Tiny fingers grabbing mine and feeling completely safe when our fingers interlock.
Tiny LEGO heads, accessories, and torsos scattered in the crevices of my car mixed with crumbs of last week’s snacks.
The way that only you can say “mama” and each and every way the tone of your voice while saying it means a different feeling you’re going through.
The way you can still fit in my lap. Even the black under your nails from having the time of your life getting dirty.
The smell of your sweaty little feet. The warmth and perfection of a hug from you, even when it’s pinching me somewhere, pulling my hair, or hurting my back.
The sound of your footsteps running around the house with each other. The sound of your different laughters intertwining with each other’s, as you get into mischief or just enjoy the pleasure of each other’s company and sense of humor and body sounds, like farts.

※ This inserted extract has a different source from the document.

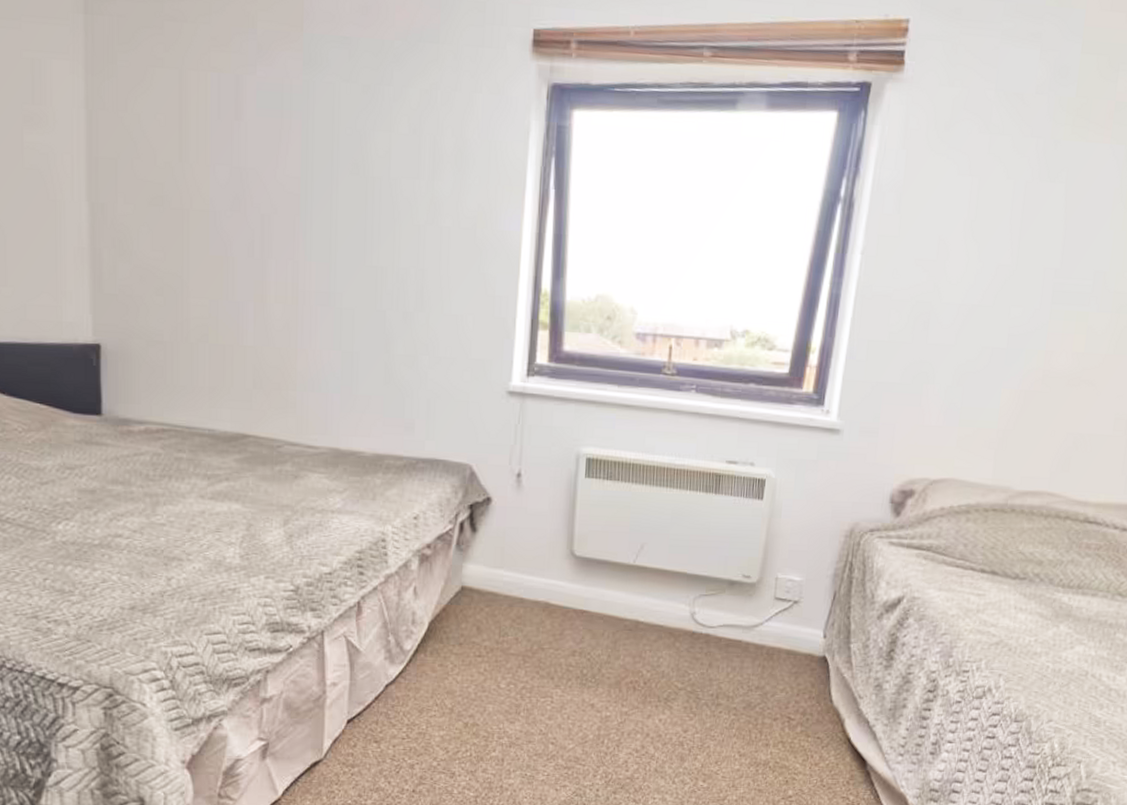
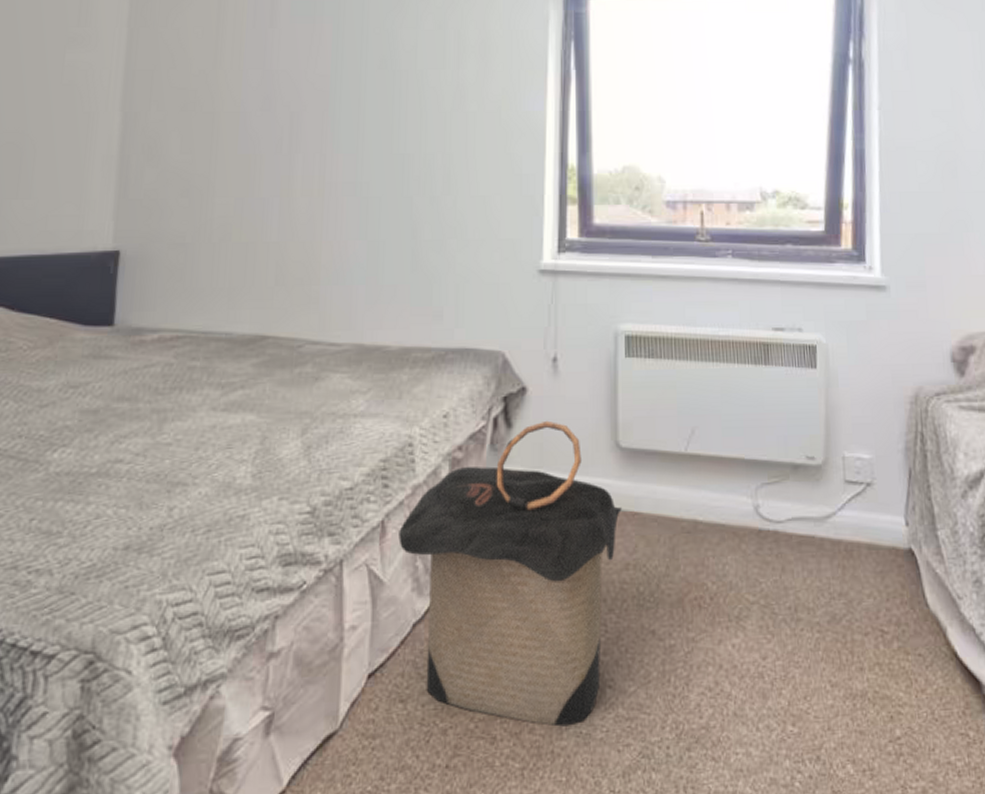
laundry hamper: none [373,528,572,769] -> present [398,420,622,727]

The way your hair looks lightened by the sunlight shining in it. Your innocence yet simultaneous desire to be defiant.
I will miss the tiredness that came so often, set in motion by the busyness of your schedules, and by the strength you made me realize I had.
The sound of your laugh when you got me good with a tickle or popping out from hiding unexpectedly.
I will even miss the site of you in my rear view mirror trying to hide putting your finger in your mouth after it was most probably just in your nose before that.
I will miss seeing your little clothes on the floor that you didn’t pick up again.
Because all this still means I have you, this small, just as you are, before things change and you grow up. I want more than anything for you to be healthy and independent and successful in all the ways that really matter. But right now, I will treasure today, because one day I’ll miss this.